1h 10min / Animation

Synopsis et critique : Utopia

Dès le pré-générique, on est saisi par le charme irrésistible, intemporel, de ce drôle de film conçu, bricolé, filmé et animé à la main par Alain Ughetto en « stop motion » (technique d’animation qui consiste à déplacer et faire bouger imperceptiblement, plan par plan, des figurines pour leur donner vie à l’image). Un des atouts irrésistibles d’Interdit aux chiens et aux Italiens, c’est ce côté artisanal, son utilisation de petits riens bricolés qui lui donnent toute sa poésie. Dans ce prologue, le réalisateur nous invite à découvrir les étapes de la fabrication du décor et des personnages, les maisons en carton, les personnages en pâte à modeler… l’univers du film prend doucement forme sous sa main, tandis qu’avec les personnages et les lieux se mettent en place les premiers éléments de l’histoire. Son histoire, celle de sa famille et plus précisément celle de ses grands parents, qu’il entreprend, tout en fignolant ses figurines, de nous conter de sa belle voix caressante. Et immédiatement, on est emporté par cette proximité touchante avec ses aïeux, ce récit à la première personne qui raconte, à travers le destin d’une famille, 50 ans d’histoire de l’Italie et de la France, du début du xxe siècle jusqu’au sortir de la Seconde Guerre mondiale.

Tout commence dans un petit village extrêmement pauvre du Piémont italien, où vit Luigi Ughetto (le grand père d’Alain). Comme pour nombre de ses compatriotes, c’est cette pauvreté endémique qui le conduit à quitter son village pour vendre sa force de travail. D’abord en Suisse, car on embauche sur le chantier du tunnel du Simplon, puis en France, où le suivront Cesira, sa femme, et leurs enfants. Cette vie de labeur, d’éloignements et de retours de moins en moins triomphants au village, est rythmée par les guerres (pour le grand appétit en chair à canon desquelles la Mère Patrie italienne se rappelle opportunément à ses enfants) et les pandémies (de grippe espagnole), qui déciment sa génération. Jusqu’à l’avènement des fascistes italiens, qui le décide à s’établir définitivement en France.

## Énoncé A:
Indiquez uniquement le nombre de lignes de la liste qui contiennent la chaîne « real », en tenant compte de la casse.
Le texte et la liste constituent deux supports indépendants.

## Données de l'exercice:
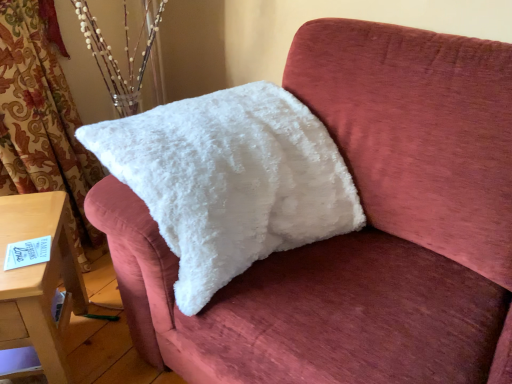
Question: Would you say wooden table at lower left is to the left or to the right of white fluffy pillow at upper left in the picture?

Choices:
 (A) left
 (B) right

Answer: (A)

Question: From a real-world perspective, is wooden table at lower left physically located above or below white fluffy pillow at upper left?

Choices:
 (A) above
 (B) below

Answer: (B)

Question: In the image, is wooden table at lower left positioned in front of or behind white fluffy pillow at upper left?

Choices:
 (A) behind
 (B) front

Answer: (A)

Question: Is point (187, 165) closer or farther from the camera than point (53, 372)?

Choices:
 (A) farther
 (B) closer

Answer: (B)

Question: Based on their sizes in the image, would you say white fluffy pillow at upper left is bigger or smaller than wooden table at lower left?

Choices:
 (A) small
 (B) big

Answer: (B)

Question: In the image, is white fluffy pillow at upper left positioned in front of or behind wooden table at lower left?

Choices:
 (A) front
 (B) behind

Answer: (A)

Question: From the image's perspective, is white fluffy pillow at upper left above or below wooden table at lower left?

Choices:
 (A) below
 (B) above

Answer: (B)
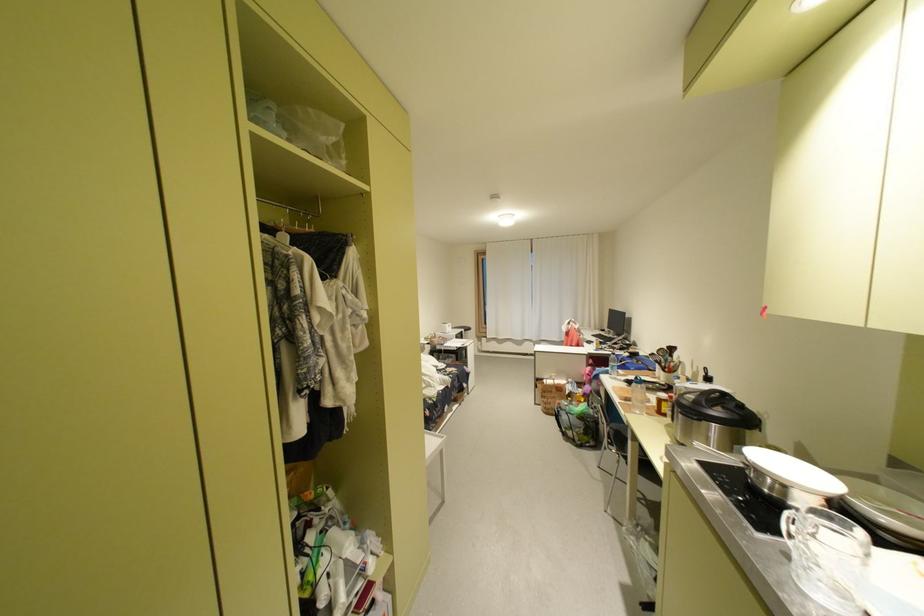
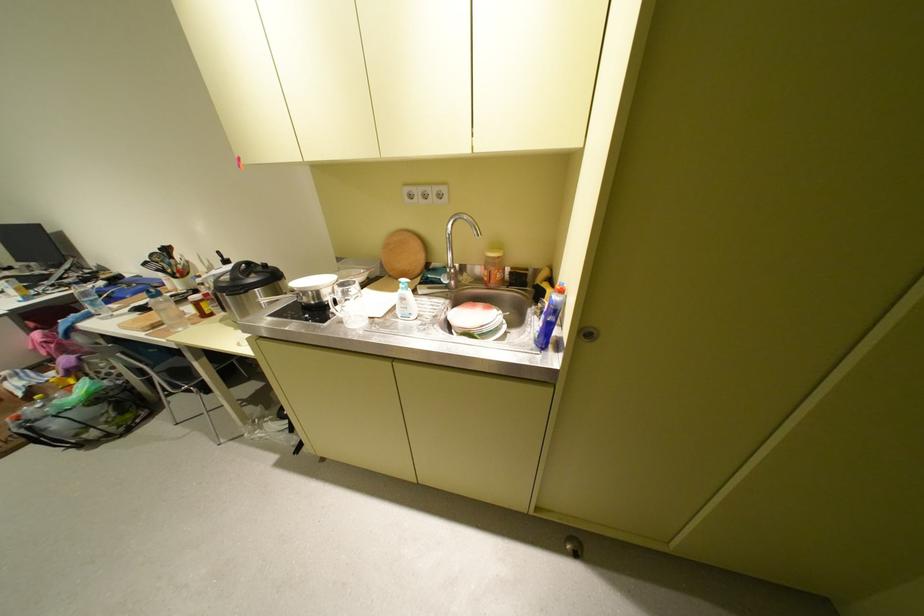
Find the pixel in the second image that matches (x=701, y=398) in the first image.

(237, 277)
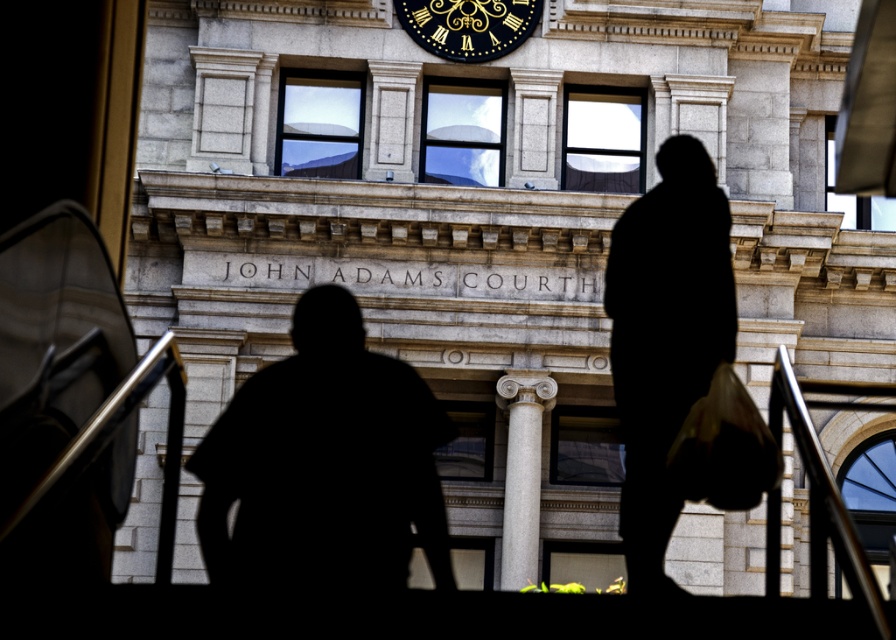
Which is more to the left, black fabric bag at center or gray stone column at center?

gray stone column at center

The width and height of the screenshot is (896, 640). Find the location of `black fabric bag at center`. black fabric bag at center is located at coordinates (665, 339).

Does black silhouette at center come in front of black-golden clock at upper center?

Yes, black silhouette at center is in front of black-golden clock at upper center.

Locate an element on the screen. black silhouette at center is located at coordinates (324, 467).

Which is more to the right, black silhouette at center or black fabric bag at center?

From the viewer's perspective, black fabric bag at center appears more on the right side.

Between point (355, 372) and point (679, 268), which one is positioned behind?

The point (355, 372) is behind.

Image resolution: width=896 pixels, height=640 pixels. I want to click on black silhouette at center, so click(x=324, y=467).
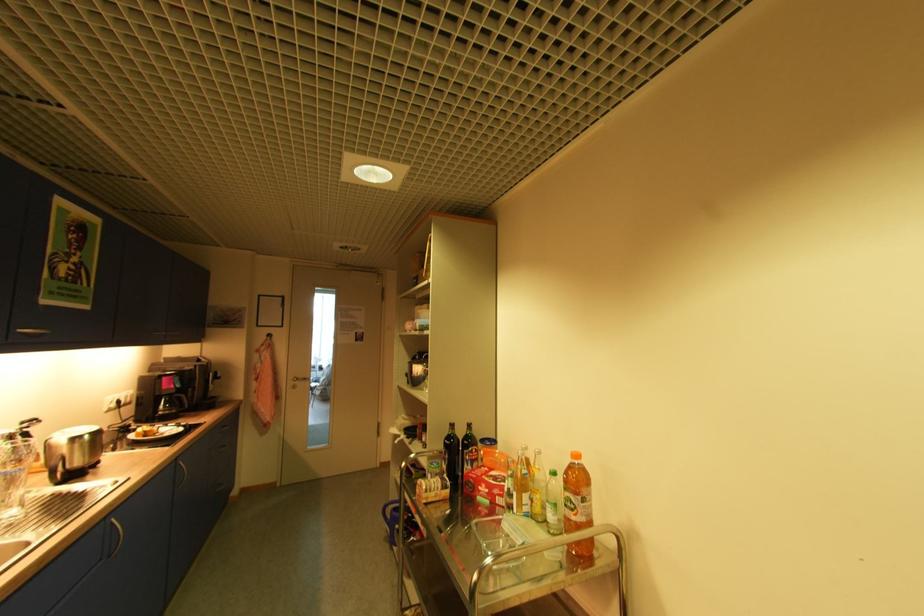
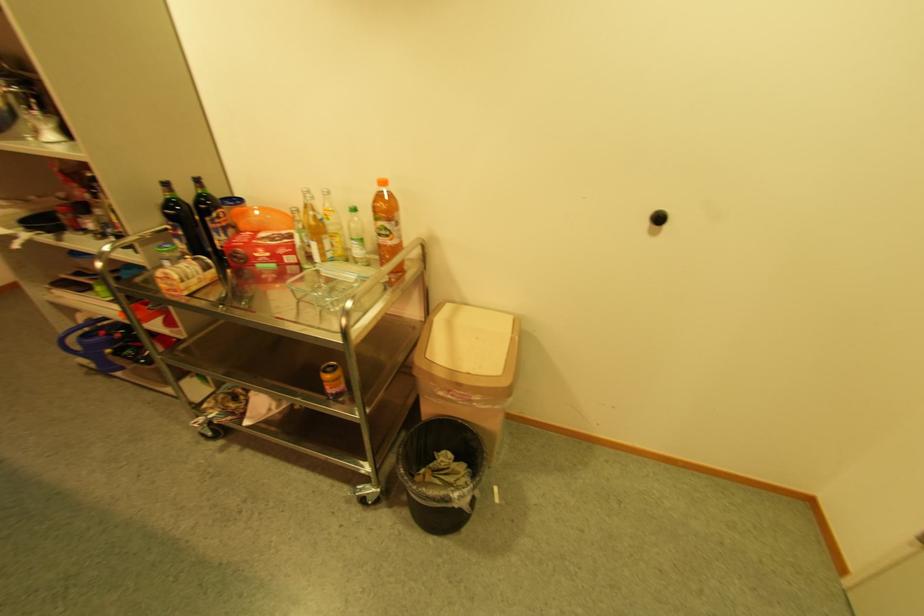
Find the pixel in the second image that matches (473,467) in the first image.

(225, 237)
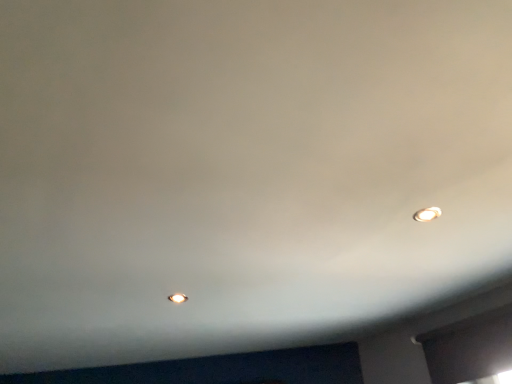
Question: Should I look upward or downward to see matte white light bulb at center, which ranks as the 2th light bulb in front-to-back order?

Choices:
 (A) down
 (B) up

Answer: (A)

Question: Is matte white light bulb at center, which appears as the first light bulb when ordered from the bottom, smaller than transparent glass window at lower right?

Choices:
 (A) no
 (B) yes

Answer: (B)

Question: Is matte white light bulb at center, which ranks as the 2th light bulb in front-to-back order, directly adjacent to transparent glass window at lower right?

Choices:
 (A) yes
 (B) no

Answer: (B)

Question: Is matte white light bulb at center, which ranks as the first light bulb in left-to-right order, oriented away from transparent glass window at lower right?

Choices:
 (A) no
 (B) yes

Answer: (A)

Question: Can you confirm if matte white light bulb at center, acting as the 2th light bulb starting from the top, is positioned to the left of transparent glass window at lower right?

Choices:
 (A) yes
 (B) no

Answer: (A)

Question: Considering the relative positions of matte white light bulb at center, acting as the 2th light bulb starting from the top, and transparent glass window at lower right in the image provided, is matte white light bulb at center, acting as the 2th light bulb starting from the top, to the right of transparent glass window at lower right from the viewer's perspective?

Choices:
 (A) yes
 (B) no

Answer: (B)

Question: Does matte white light bulb at center, which is the second light bulb in right-to-left order, turn towards transparent glass window at lower right?

Choices:
 (A) no
 (B) yes

Answer: (A)

Question: Can matte white light bulb at center, which ranks as the 2th light bulb in front-to-back order, be found inside transparent glass window at lower right?

Choices:
 (A) no
 (B) yes

Answer: (A)

Question: Is the depth of transparent glass window at lower right greater than that of matte white light bulb at center, which ranks as the 2th light bulb in front-to-back order?

Choices:
 (A) no
 (B) yes

Answer: (A)

Question: Considering the relative sizes of transparent glass window at lower right and matte white light bulb at center, acting as the 2th light bulb starting from the top, in the image provided, is transparent glass window at lower right smaller than matte white light bulb at center, acting as the 2th light bulb starting from the top,?

Choices:
 (A) yes
 (B) no

Answer: (B)

Question: Is transparent glass window at lower right outside matte white light bulb at center, which ranks as the 2th light bulb in front-to-back order?

Choices:
 (A) no
 (B) yes

Answer: (B)

Question: From the image's perspective, does transparent glass window at lower right appear higher than matte white light bulb at center, which is the second light bulb in right-to-left order?

Choices:
 (A) no
 (B) yes

Answer: (A)

Question: Is transparent glass window at lower right far away from matte white light bulb at center, the 1th light bulb positioned from the back?

Choices:
 (A) yes
 (B) no

Answer: (A)

Question: Can you confirm if matte white light bulb at upper right, marked as the 2th light bulb in a back-to-front arrangement, is shorter than transparent glass window at lower right?

Choices:
 (A) no
 (B) yes

Answer: (B)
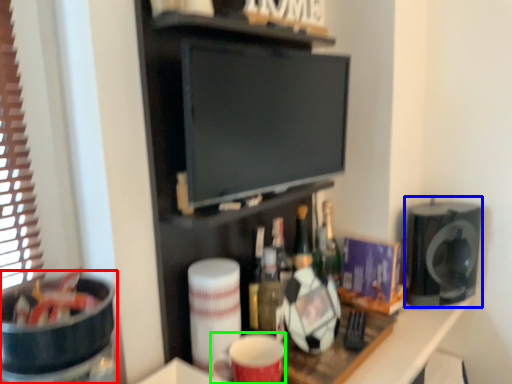
Question: Estimate the real-world distances between objects in this image. Which object is farther from appliance (highlighted by a red box), appliance (highlighted by a blue box) or mug (highlighted by a green box)?

Choices:
 (A) appliance
 (B) mug

Answer: (A)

## Énoncé B:
D'après le texte, dans quelle région italienne se situe le village où vit Luigi Ughetto ?

## Réponse A:
2

## Réponse B:
Dans le Piémont.